» **ENTRIES**
╭──

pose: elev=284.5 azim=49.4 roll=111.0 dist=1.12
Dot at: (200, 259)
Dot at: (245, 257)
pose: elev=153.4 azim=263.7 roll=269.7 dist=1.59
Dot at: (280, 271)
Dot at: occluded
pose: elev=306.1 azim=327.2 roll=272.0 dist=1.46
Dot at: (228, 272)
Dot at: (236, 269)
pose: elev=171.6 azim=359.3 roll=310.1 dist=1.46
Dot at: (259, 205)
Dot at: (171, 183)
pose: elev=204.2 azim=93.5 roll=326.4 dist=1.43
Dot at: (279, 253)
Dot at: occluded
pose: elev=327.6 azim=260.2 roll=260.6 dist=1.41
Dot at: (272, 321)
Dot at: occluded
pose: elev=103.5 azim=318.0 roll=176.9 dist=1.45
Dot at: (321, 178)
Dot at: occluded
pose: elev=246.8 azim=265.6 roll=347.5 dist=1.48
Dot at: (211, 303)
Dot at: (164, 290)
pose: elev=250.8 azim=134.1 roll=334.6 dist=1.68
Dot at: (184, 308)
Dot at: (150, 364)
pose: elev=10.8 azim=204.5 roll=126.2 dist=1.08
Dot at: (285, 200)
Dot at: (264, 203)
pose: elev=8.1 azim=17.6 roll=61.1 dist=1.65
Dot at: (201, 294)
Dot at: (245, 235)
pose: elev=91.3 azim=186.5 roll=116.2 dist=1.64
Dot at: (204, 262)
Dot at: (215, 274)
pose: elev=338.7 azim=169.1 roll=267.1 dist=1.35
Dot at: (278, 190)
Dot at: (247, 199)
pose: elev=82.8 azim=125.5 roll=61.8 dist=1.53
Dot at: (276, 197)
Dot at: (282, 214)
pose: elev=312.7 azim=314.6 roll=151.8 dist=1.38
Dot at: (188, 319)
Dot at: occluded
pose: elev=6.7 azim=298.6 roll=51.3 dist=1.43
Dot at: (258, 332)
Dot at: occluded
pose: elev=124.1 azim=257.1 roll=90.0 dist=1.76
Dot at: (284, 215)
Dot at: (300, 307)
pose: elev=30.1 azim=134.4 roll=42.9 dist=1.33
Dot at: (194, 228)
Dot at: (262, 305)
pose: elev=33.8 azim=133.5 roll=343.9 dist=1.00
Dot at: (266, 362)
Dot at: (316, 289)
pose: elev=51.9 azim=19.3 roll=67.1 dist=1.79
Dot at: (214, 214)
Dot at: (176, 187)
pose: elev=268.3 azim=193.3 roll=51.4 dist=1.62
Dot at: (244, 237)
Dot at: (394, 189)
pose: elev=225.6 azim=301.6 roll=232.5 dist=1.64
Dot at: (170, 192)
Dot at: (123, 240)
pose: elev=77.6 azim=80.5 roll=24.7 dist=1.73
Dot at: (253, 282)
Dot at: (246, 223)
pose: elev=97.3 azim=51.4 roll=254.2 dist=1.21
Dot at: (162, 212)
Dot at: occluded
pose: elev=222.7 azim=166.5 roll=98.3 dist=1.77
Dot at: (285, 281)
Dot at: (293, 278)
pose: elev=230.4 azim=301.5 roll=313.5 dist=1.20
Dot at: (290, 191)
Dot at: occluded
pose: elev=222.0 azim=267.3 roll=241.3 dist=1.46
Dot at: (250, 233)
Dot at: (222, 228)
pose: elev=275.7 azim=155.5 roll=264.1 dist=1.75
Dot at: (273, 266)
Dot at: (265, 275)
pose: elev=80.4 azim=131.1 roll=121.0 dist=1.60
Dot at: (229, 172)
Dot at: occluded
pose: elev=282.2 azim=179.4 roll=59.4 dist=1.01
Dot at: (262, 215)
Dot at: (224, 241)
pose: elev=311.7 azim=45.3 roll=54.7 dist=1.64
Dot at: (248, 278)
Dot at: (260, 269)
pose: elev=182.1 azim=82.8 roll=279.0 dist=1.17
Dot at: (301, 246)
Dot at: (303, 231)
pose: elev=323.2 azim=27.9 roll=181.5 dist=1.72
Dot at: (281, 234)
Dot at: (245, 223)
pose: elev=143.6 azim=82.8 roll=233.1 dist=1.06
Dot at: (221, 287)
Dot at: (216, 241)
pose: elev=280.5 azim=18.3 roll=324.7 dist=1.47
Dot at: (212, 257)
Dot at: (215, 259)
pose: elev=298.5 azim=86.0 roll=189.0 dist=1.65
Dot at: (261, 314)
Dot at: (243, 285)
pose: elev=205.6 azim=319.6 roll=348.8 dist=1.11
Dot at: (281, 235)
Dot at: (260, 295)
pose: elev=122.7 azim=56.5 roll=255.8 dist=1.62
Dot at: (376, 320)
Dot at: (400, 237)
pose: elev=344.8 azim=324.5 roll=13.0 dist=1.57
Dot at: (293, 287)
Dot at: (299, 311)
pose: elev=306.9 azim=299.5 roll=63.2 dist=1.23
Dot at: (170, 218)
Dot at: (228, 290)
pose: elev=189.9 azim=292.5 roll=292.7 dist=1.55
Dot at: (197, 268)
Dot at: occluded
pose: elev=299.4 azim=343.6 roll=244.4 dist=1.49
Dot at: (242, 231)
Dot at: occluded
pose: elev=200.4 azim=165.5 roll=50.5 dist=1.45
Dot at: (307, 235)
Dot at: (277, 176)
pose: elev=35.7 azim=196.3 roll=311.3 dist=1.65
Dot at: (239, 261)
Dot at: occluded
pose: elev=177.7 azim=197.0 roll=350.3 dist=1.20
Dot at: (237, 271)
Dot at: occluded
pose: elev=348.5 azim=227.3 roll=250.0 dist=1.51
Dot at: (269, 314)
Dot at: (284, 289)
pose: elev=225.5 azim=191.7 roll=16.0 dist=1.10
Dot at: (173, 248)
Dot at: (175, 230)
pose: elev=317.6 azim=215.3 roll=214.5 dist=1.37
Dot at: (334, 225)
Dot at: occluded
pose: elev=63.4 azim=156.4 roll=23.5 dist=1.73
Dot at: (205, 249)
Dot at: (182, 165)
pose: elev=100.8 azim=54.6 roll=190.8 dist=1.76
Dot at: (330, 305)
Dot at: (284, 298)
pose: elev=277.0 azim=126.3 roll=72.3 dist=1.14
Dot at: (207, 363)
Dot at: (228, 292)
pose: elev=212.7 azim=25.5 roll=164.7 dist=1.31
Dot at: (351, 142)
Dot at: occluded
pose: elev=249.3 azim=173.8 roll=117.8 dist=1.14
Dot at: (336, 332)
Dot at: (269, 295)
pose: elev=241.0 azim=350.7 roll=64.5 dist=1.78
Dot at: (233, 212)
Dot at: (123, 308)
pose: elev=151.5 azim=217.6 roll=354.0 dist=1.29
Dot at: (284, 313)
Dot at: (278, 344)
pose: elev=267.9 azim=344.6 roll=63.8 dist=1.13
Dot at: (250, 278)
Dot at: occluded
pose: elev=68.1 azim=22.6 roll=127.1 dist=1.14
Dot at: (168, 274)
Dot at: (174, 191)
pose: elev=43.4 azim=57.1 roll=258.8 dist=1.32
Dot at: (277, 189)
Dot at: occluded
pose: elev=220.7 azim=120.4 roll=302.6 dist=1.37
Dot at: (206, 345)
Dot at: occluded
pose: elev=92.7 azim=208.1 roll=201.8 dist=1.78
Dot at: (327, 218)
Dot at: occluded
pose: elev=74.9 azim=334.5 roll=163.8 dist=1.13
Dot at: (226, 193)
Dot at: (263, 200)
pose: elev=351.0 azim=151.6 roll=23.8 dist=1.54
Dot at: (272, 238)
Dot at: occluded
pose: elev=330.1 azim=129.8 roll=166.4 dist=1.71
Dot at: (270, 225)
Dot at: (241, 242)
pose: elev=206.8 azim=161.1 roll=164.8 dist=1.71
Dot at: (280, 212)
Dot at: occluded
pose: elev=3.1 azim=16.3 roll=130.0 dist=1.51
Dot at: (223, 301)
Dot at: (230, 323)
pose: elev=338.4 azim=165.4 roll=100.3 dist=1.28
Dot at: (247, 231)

╰──

» **WHAT TO DO**
Give back the rows above with no changes, from the line holding "pose: elev=68.1 azim=22.6" through the last line of the rows, inclusive.

» **TASK RESPONSE**
pose: elev=68.1 azim=22.6 roll=127.1 dist=1.14
Dot at: (168, 274)
Dot at: (174, 191)
pose: elev=43.4 azim=57.1 roll=258.8 dist=1.32
Dot at: (277, 189)
Dot at: occluded
pose: elev=220.7 azim=120.4 roll=302.6 dist=1.37
Dot at: (206, 345)
Dot at: occluded
pose: elev=92.7 azim=208.1 roll=201.8 dist=1.78
Dot at: (327, 218)
Dot at: occluded
pose: elev=74.9 azim=334.5 roll=163.8 dist=1.13
Dot at: (226, 193)
Dot at: (263, 200)
pose: elev=351.0 azim=151.6 roll=23.8 dist=1.54
Dot at: (272, 238)
Dot at: occluded
pose: elev=330.1 azim=129.8 roll=166.4 dist=1.71
Dot at: (270, 225)
Dot at: (241, 242)
pose: elev=206.8 azim=161.1 roll=164.8 dist=1.71
Dot at: (280, 212)
Dot at: occluded
pose: elev=3.1 azim=16.3 roll=130.0 dist=1.51
Dot at: (223, 301)
Dot at: (230, 323)
pose: elev=338.4 azim=165.4 roll=100.3 dist=1.28
Dot at: (247, 231)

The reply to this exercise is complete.